Alight from the bus at Bryn Royal Oak, walk to the rear of the pub (GR 819920) at Station Terrace where the former railway trail is joined.

The railway station at Bryn was near the Royal Oak and the line went on north to Maesteg and beyond. You will see reference to the ‘Beast of Bryn’, following numerous sightings of a large black panther-like animal giving its name to an annual 25km run around the area, using the railway in part. The colliery at Bryn was across the B4282 road opposite the Royal Oak.

The trail initially takes a level course above the village before dropping on a falling grade crossing over a minor road after 1 kilometre.

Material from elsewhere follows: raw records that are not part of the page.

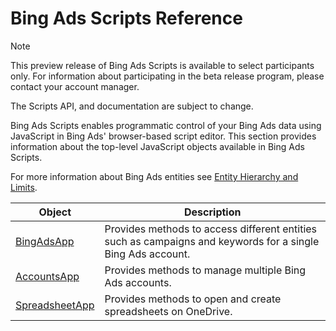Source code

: # Bing Ads Scripts Reference

> [!NOTE]
> This preview release of Bing Ads Scripts is available to select participants only. For information about participating in the beta release program, please contact your account manager.
>
> The Scripts API, and documentation are subject to change.

Bing Ads Scripts enables programmatic control of your Bing Ads data using JavaScript in Bing Ads' browser-based script editor.
This section provides information about the top-level JavaScript objects available in Bing Ads Scripts.

For more information about Bing Ads entities see [Entity Hierarchy and Limits](/bingads/guides/entity-hierarchy-limits).

|Object|Description|
|-|-
[BingAdsApp](./reference/BingAdsApp)|Provides methods to access different entities such as campaigns and keywords for a single Bing Ads account.
[AccountsApp](./reference/AccountsApp)|Provides methods to manage multiple Bing Ads accounts.
[SpreadsheetApp](./reference/SpreadsheetApp)|Provides methods to open and create spreadsheets on OneDrive.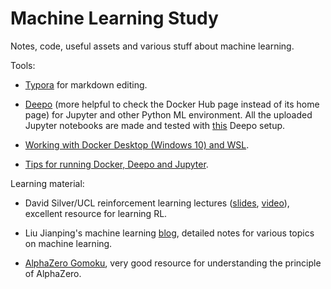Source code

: # Machine Learning Study

Notes, code, useful assets and various stuff about machine learning.

Tools:

* [Typora](https://typora.io/) for markdown editing.

* [Deepo](https://hub.docker.com/r/ufoym/deepo) (more helpful to check the Docker Hub page instead of its home page) for Jupyter and other Python ML environment. All the uploaded Jupyter notebooks are made and tested with [this](https://hub.docker.com/layers/ufoym/deepo/all-jupyter-py36-cpu/images/sha256-372e2014ed6a6dc6c96f74880339e3cf75116aa876a55e3a29c971d6c951adee?context=explore) Deepo setup.

* [Working with Docker Desktop (Windows 10) and WSL](https://nickjanetakis.com/blog/setting-up-docker-for-windows-and-wsl-to-work-flawlessly#ensure-volume-mounts-work).

* [Tips for running Docker, Deepo and Jupyter](https://zhuanlan.zhihu.com/p/64493662).

Learning material:

* David Silver/UCL reinforcement learning lectures ([slides](https://www.davidsilver.uk/teaching/), [video](https://www.bilibili.com/video/BV1kb411i7KG?from=search&seid=10277587044180293066)), excellent resource for learning RL.

* Liu Jianping's machine learning [blog](https://www.cnblogs.com/pinard/), detailed notes for various topics on machine learning.

* [AlphaZero Gomoku](https://github.com/junxiaosong/AlphaZero_Gomoku), very good resource for understanding the principle of AlphaZero.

From here, it curves gently into Cwm Dyffryn on a course high above the river with surroundings becoming gradually more wooded. It meets the road (left) after 3 kilometres and thereafter, rail and road alignments are parallel through a deeply wooded area. Note the holiday park (left), built on the site of a coal mine (GR 788900), and the village of Goytre on the hill to your left.

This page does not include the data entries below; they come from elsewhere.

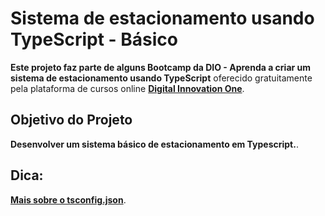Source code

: <h1>Sistema de estacionamento usando TypeScript - Básico</h1>
<strong>Este projeto faz parte de alguns Bootcamp da DIO - 
Aprenda a criar um sistema de estacionamento usando TypeScript</strong> oferecido gratuitamente pela plataforma de cursos online <a href="https://dio.me/"><strong> Digital Innovation One</strong></a>.<br>

<h2>Objetivo do Projeto</h2>
<strong>Desenvolver um sistema básico de estacionamento em Typescript.</strong>. 

<h2>Dica:</h2>
<a href="https://www.typescriptlang.org/docs/handbook/tsconfig-json.html/"><strong> Mais sobre o tsconfig.json</strong></a>.<br>








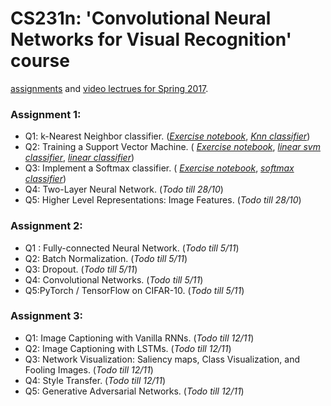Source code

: # CS231n: 'Convolutional Neural Networks for Visual Recognition' course

[assignments](https://cs231n.github.io) and [video lectrues for Spring 2017](https://www.youtube.com/playlist?list=PLC1qU-LWwrF64f4QKQT-Vg5Wr4qEE1Zxk).

### Assignment 1:
- Q1: k-Nearest Neighbor classifier. ([_Exercise notebook_](https://github.com/AviKogan/cs231n/blob/main/assignment1/knn.ipynb),
[_Knn classifier_](https://github.com/AviKogan/cs231n/blob/main/assignment1/cs231n/classifiers/k_nearest_neighbor.py))
- Q2: Training a Support Vector Machine. (
[_Exercise notebook_](https://github.com/AviKogan/cs231n/blob/main/assignment1/svm.ipynb), 
[_linear svm classifier_](https://github.com/AviKogan/cs231n/blob/main/assignment1/cs231n/classifiers/linear_svm.py), 
[_linear classifier_](https://github.com/AviKogan/cs231n/blob/main/assignment1/cs231n/classifiers/linear_classifier.py))
- Q3: Implement a Softmax classifier. (
[_Exercise notebook_](https://github.com/AviKogan/cs231n/blob/main/assignment1/softmax.ipynb), 
[_softmax classifier_](https://github.com/AviKogan/cs231n/blob/main/assignment1/cs231n/classifiers/softmax.py))
- Q4: Two-Layer Neural Network. (_Todo till 28/10_)
- Q5: Higher Level Representations: Image Features. (_Todo till 28/10_)

### Assignment 2:
- Q1 : Fully-connected Neural Network. (_Todo till 5/11_)
- Q2: Batch Normalization. (_Todo till 5/11_)
- Q3: Dropout. (_Todo till 5/11_)
- Q4: Convolutional Networks. (_Todo till 5/11_)
- Q5:PyTorch / TensorFlow on CIFAR-10. (_Todo till 5/11_)

### Assignment 3:
- Q1: Image Captioning with Vanilla RNNs. (_Todo till 12/11_)
- Q2: Image Captioning with LSTMs. (_Todo till 12/11_)
- Q3: Network Visualization: Saliency maps, Class Visualization, and Fooling Images. (_Todo till 12/11_)
- Q4: Style Transfer. (_Todo till 12/11_)
- Q5: Generative Adversarial Networks. (_Todo till 12/11_)
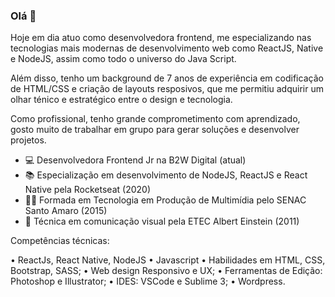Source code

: ### Olá 👋 

Hoje em dia atuo como desenvolvedora frontend, me especializando nas tecnologias mais modernas de desenvolvimento web como ReactJS, Native e NodeJS, assim como todo o universo do Java Script.

Além disso, tenho um background de 7 anos de experiência em codificação de HTML/CSS e criação de layouts resposivos, que me permitiu adquirir um olhar ténico e estratégico entre o design e tecnologia.

Como profissional, tenho grande comprometimento com aprendizado, gosto muito de trabalhar em grupo para gerar soluções e desenvolver projetos.

- 💻 Desenvolvedora Frontend Jr na B2W Digital (atual)
- 📚 Especialização em desenvolvimento de NodeJS, ReactJS e React Native pela Rocketseat (2020)
- 👩‍🎓 Formada em Tecnologia em Produção de Multimídia pelo SENAC Santo Amaro (2015)
- 🎨 Técnica em comunicação visual pela ETEC Albert Einstein (2011)

Competências técnicas:

• ReactJs, React Native, NodeJS
• Javascript
• Habilidades em HTML, CSS, Bootstrap, SASS;
• Web design Responsivo e UX;
• Ferramentas de Edição: Photoshop e Illustrator;
• IDES: VSCode e Sublime 3;
• Wordpress. 
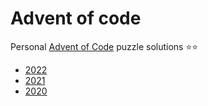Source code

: # Advent of code

Personal [Advent of Code](https://adventofcode.com/) puzzle solutions ⭐️⭐️

- [2022](2022/)
- [2021](2021/)
- [2020](2020/)

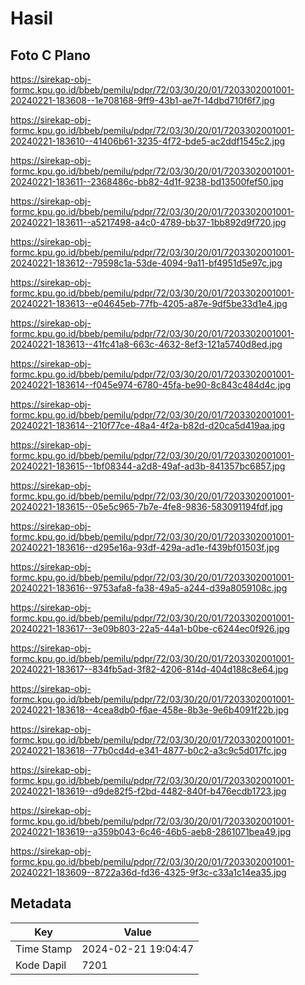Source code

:# Hasil

## Foto C Plano

https://sirekap-obj-formc.kpu.go.id/bbeb/pemilu/pdpr/72/03/30/20/01/7203302001001-20240221-183608--1e708168-9ff9-43b1-ae7f-14dbd710f6f7.jpg

https://sirekap-obj-formc.kpu.go.id/bbeb/pemilu/pdpr/72/03/30/20/01/7203302001001-20240221-183610--41406b61-3235-4f72-bde5-ac2ddf1545c2.jpg

https://sirekap-obj-formc.kpu.go.id/bbeb/pemilu/pdpr/72/03/30/20/01/7203302001001-20240221-183611--2368486c-bb82-4d1f-9238-bd13500fef50.jpg

https://sirekap-obj-formc.kpu.go.id/bbeb/pemilu/pdpr/72/03/30/20/01/7203302001001-20240221-183611--a5217498-a4c0-4789-bb37-1bb892d9f720.jpg

https://sirekap-obj-formc.kpu.go.id/bbeb/pemilu/pdpr/72/03/30/20/01/7203302001001-20240221-183612--79598c1a-53de-4094-9a11-bf4951d5e97c.jpg

https://sirekap-obj-formc.kpu.go.id/bbeb/pemilu/pdpr/72/03/30/20/01/7203302001001-20240221-183613--e04645eb-77fb-4205-a87e-9df5be33d1e4.jpg

https://sirekap-obj-formc.kpu.go.id/bbeb/pemilu/pdpr/72/03/30/20/01/7203302001001-20240221-183613--41fc41a8-663c-4632-8ef3-121a5740d8ed.jpg

https://sirekap-obj-formc.kpu.go.id/bbeb/pemilu/pdpr/72/03/30/20/01/7203302001001-20240221-183614--f045e974-6780-45fa-be90-8c843c484d4c.jpg

https://sirekap-obj-formc.kpu.go.id/bbeb/pemilu/pdpr/72/03/30/20/01/7203302001001-20240221-183614--210f77ce-48a4-4f2a-b82d-d20ca5d419aa.jpg

https://sirekap-obj-formc.kpu.go.id/bbeb/pemilu/pdpr/72/03/30/20/01/7203302001001-20240221-183615--1bf08344-a2d8-49af-ad3b-841357bc6857.jpg

https://sirekap-obj-formc.kpu.go.id/bbeb/pemilu/pdpr/72/03/30/20/01/7203302001001-20240221-183615--05e5c965-7b7e-4fe8-9836-583091194fdf.jpg

https://sirekap-obj-formc.kpu.go.id/bbeb/pemilu/pdpr/72/03/30/20/01/7203302001001-20240221-183616--d295e16a-93df-429a-ad1e-f439bf01503f.jpg

https://sirekap-obj-formc.kpu.go.id/bbeb/pemilu/pdpr/72/03/30/20/01/7203302001001-20240221-183616--9753afa8-fa38-49a5-a244-d39a8059108c.jpg

https://sirekap-obj-formc.kpu.go.id/bbeb/pemilu/pdpr/72/03/30/20/01/7203302001001-20240221-183617--3e09b803-22a5-44a1-b0be-c6244ec0f926.jpg

https://sirekap-obj-formc.kpu.go.id/bbeb/pemilu/pdpr/72/03/30/20/01/7203302001001-20240221-183617--834fb5ad-3f82-4206-814d-404d188c8e64.jpg

https://sirekap-obj-formc.kpu.go.id/bbeb/pemilu/pdpr/72/03/30/20/01/7203302001001-20240221-183618--4cea8db0-f6ae-458e-8b3e-9e6b4091f22b.jpg

https://sirekap-obj-formc.kpu.go.id/bbeb/pemilu/pdpr/72/03/30/20/01/7203302001001-20240221-183618--77b0cd4d-e341-4877-b0c2-a3c9c5d017fc.jpg

https://sirekap-obj-formc.kpu.go.id/bbeb/pemilu/pdpr/72/03/30/20/01/7203302001001-20240221-183619--d9de82f5-f2bd-4482-840f-b476ecdb1723.jpg

https://sirekap-obj-formc.kpu.go.id/bbeb/pemilu/pdpr/72/03/30/20/01/7203302001001-20240221-183619--a359b043-6c46-46b5-aeb8-2861071bea49.jpg

https://sirekap-obj-formc.kpu.go.id/bbeb/pemilu/pdpr/72/03/30/20/01/7203302001001-20240221-183609--8722a36d-fd36-4325-9f3c-c33a1c14ea35.jpg


## Metadata

| Key        | Value               |
| ---------- | ------------------- |
| Time Stamp | 2024-02-21 19:04:47 |
| Kode Dapil | 7201                |



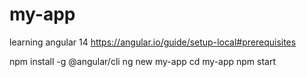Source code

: # my-app
learning angular 14
https://angular.io/guide/setup-local#prerequisites


npm install -g @angular/cli
ng new my-app
cd my-app
npm start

The ‘gentle’ grade referred to above was quite steep in railway terms (2.5%) and heavy trains heading north often needed an assisting locomotive. Little evidence remains of previous coal mining though a number of drift mines existed close to the Goytre Valley Holiday Park.

A little further on, the trail comes to an abrupt end and you pass alongside the river (right) with a housing estate (left) on the site of the former Dyffryn Yard locomotive sheds.

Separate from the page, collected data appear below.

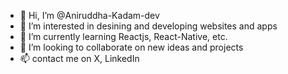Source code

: - 👋 Hi, I’m @Aniruddha-Kadam-dev
- 👀 I’m interested in desining and developing websites and apps
- 🌱 I’m currently learning Reactjs, React-Native, etc.
- 💞️ I’m looking to collaborate on new ideas and projects
- 📫 contact me on X, LinkedIn
<!---
Aniruddha-Kadam-dev/Aniruddha-Kadam-dev is a ✨ special ✨ repository because its `README.md` (this file) appears on your GitHub profile.
You can click the Preview link to take a look at your changes.
--->
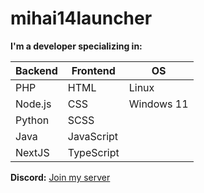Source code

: # mihai14launcher

**I'm a developer specializing in:**

| **Backend** | **Frontend** | **OS**  |
|-------------|--------------|---------|
| PHP         | HTML         | Linux   |
| Node.js     | CSS          | Windows 11 |
| Python      | SCSS         |
| Java        | JavaScript   |
|  NextJS           | TypeScript   |

**Discord:** [Join my server](https://discord.gg/PXTtxEK7g8)
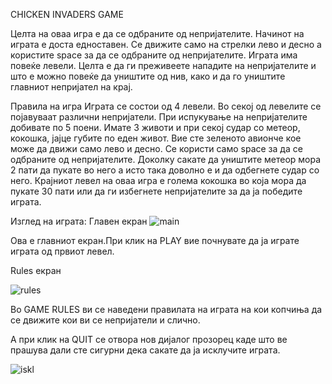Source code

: CHICKEN INVADERS GAME

Целта на оваа игра е  да се одбраните од непријателите.
Начинот на играта е доста едноставен. Се движите само на стрелки лево и десно а користите space за да се одбраните од непријателите. Играта има повеќе левели.  Целта е да ги преживеете нападите на непријателите и што е можно повеќе да уништите од нив, како и да го уништите главниот непријател на крај.


Правила на игра
Играта се состои од 4 левели.
Во секој од левелите се појавуваат различни непријатели.
При испукување на непријателите добивате по 5 поени.
Имате 3 животи и при секој судар со метеор, кокошка, јајце губите по еден живот.
Вие сте зеленото авионче кое може да движи само лево и десно.
Се користи само space за да се одбраните од непријателите.
Доколку сакате да уништите метеор мора 2 пати да пукате во него а исто така доволно е и да одбегнете судар со него.
Крајниот левел на оваа игра е голема кокошка во која мора да пукате 30 пати или да ги избегнете непријателите за да ја победите играта.

Изглед на играта:
Главен екран
![main](https://user-images.githubusercontent.com/48527432/60722601-b9be9680-9f31-11e9-934b-ba4a83c68753.png) 

Ова е главниот екран.При клик на PLAY вие почнувате да ја играте играта од првиот левел.


Rules екран

![rules](https://user-images.githubusercontent.com/48527432/60722596-b6c3a600-9f31-11e9-9ac9-d5788b7193d6.png) 

Во GAME RULES ви се наведени  правилата на играта на кои копчиња да се движите кои ви се непријатели и слично.

А при клик на QUIT се отвора нов дијалог прозорец каде што ве прашува дали сте сигурни дека сакате да ја исклучите играта.

![iskl](https://user-images.githubusercontent.com/48527432/60722608-bd521d80-9f31-11e9-8034-b977e97bf590.png)
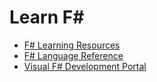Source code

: # Learn F# # 

* [F# Learning Resources](http://fsharp.org/learn.html)
* [F# Language Reference](https://msdn.microsoft.com/en-us/visualfsharpdocs/conceptual/fsharp-language-reference)
* [Visual F# Development Portal](https://msdn.microsoft.com/en-us/visualfsharpdocs/conceptual/visual-fsharp-development-portal)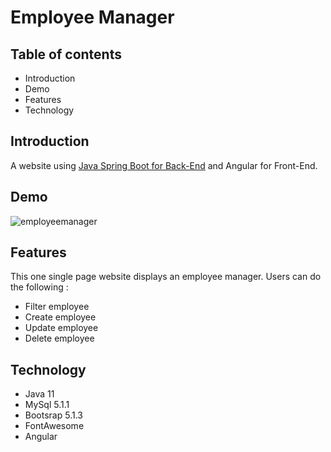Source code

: <h1>Employee Manager</h1>
    <h2>Table of contents</h2>
    <ul>
        <li>Introduction</li>
        <li>Demo</li>
        <li>Features</li>
        <li>Technology</li>
    </ul>

<h2>Introduction</h2>

A website using <a href="https://github.com/lazar360/employeemanager">Java Spring Boot for Back-End</a> and Angular for Front-End.

<h2>Demo</h2>

![employeemanager](https://user-images.githubusercontent.com/91179295/165254731-d9a41003-a018-4efb-b9ba-5ab12563b211.gif)

<h2>Features</h2>
This one single page website displays an employee manager.
Users can do the following :
<ul>
    <li>Filter employee</li>
    <li>Create employee</li>
    <li>Update employee</li>
    <li>Delete employee</li>
</ul>
<h2>Technology</h2>
<ul>
    <li>Java 11</li>
    <li>MySql 5.1.1</li>
    <li>Bootsrap 5.1.3</li>
    <li>FontAwesome</li>
    <li>Angular</li>
</ul>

These sheds were significant servicing a large fleet of freight and shunting locomotives servicing Port Talbot steelworks. They closed in 1964, the remaining steam locomotives transferring to Neath and diesel locomotives to a new depot at Margam.

The trail emerges on the bend of the A4107 road and you turn right then left and walk down Tanygroes Street, turning left into Eagle Street.

On the left at the A4107 is a former chapel and the cabin controlling the level crossing at this site had the odd name ‘Chapel of Ease Crossing’ after the Holy Cross Church (now a ‘chapel of rest’!)

At the end of Eagle Street, you pass (right) the site of Central station before reaching the A48; turn right here and your walk ends at Port Talbot Parkway station.

No trace remains of the Central station, which, though closed to passengers in 1933, remained as a goods yard up to the 1960’s.